What I could make out was that when pooling is enabled, even with a larger min pool size, the library was creating connections very conservatively.
@viveks Yes, I also can see the client has only the necessary connections even if it sets the large number to MinPoolSize.
But I cannot see any difference in the performance of both cases. I tried to generate 10 threads and each thread repeated 100 times to open the database connection, run "SELECT 1", and close the connection. As you said, connection pooling should have the advantage but we cannot see it. I guess this is because it needs to execute reset_session() before returning the connection to the pool.
@viveks I confirmed with the engineering team that it was the expected behavior the connection pool didn't start up with the MinPoolSize database connections. When a connection in the pool goes unused for a certain amount of time, it is automatically closed. What MinPoolSize does is to prevent this from happening if closing the idle connection would cause the number of connections in the pool to be < MinPoolSize. We will improve the description of MinPoolSize property in the product documentation.

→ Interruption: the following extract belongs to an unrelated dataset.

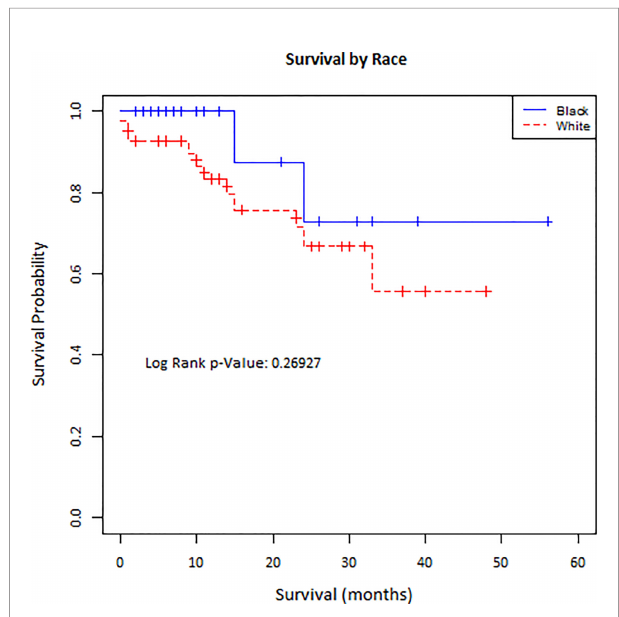
FIGURE 1 | Kaplan-Meier curve of survival for Black and White patients undergoing CRS and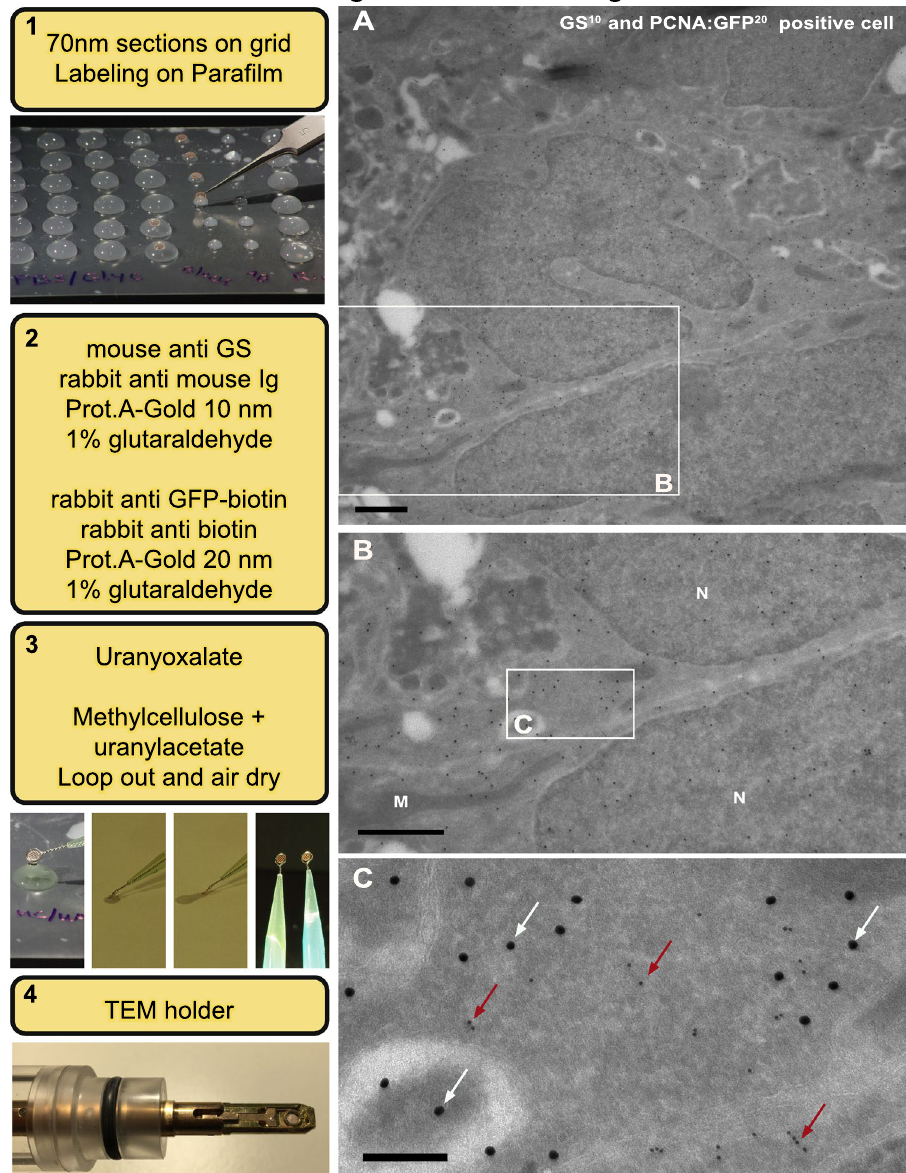
Figure 6. TEM immuno-gold double-labelling workflow and example of positive labelling on Tokuyasu chemical-fixed cryosections. Left: Major steps (1–4) required for TEM immuno-gold double-labelling workflow and associated images. ( A , B,C ) Cytosolic PCNA:GFP + /GS + immuno-gold double-labelling at low ( A ) and high ( B,C ) magnifications demonstrating co-localization of the 10 nm (GS; red arrowheads) and 20 nm (PCNA:GFP; white arrowheads) particles. N, nucleus. Scale bar ( A ) 2 µm; ( B,C ) 200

@Hibiki Thank you for clarifying this. So isn't it an issue then that there is no improvment when pooling is enabled or that is the expected behaviour?
@viveks In the current release, this is expected. Please let me talk with the engineering team we will be able to have a chance to improve this behavior in future release.
@viveks Let me correct one thing. The whole performance between opening connection and closing it is almost the same, but the performance of opening connection with enabling the connection pooling is better. So the application program can start to execute the queries more quickly.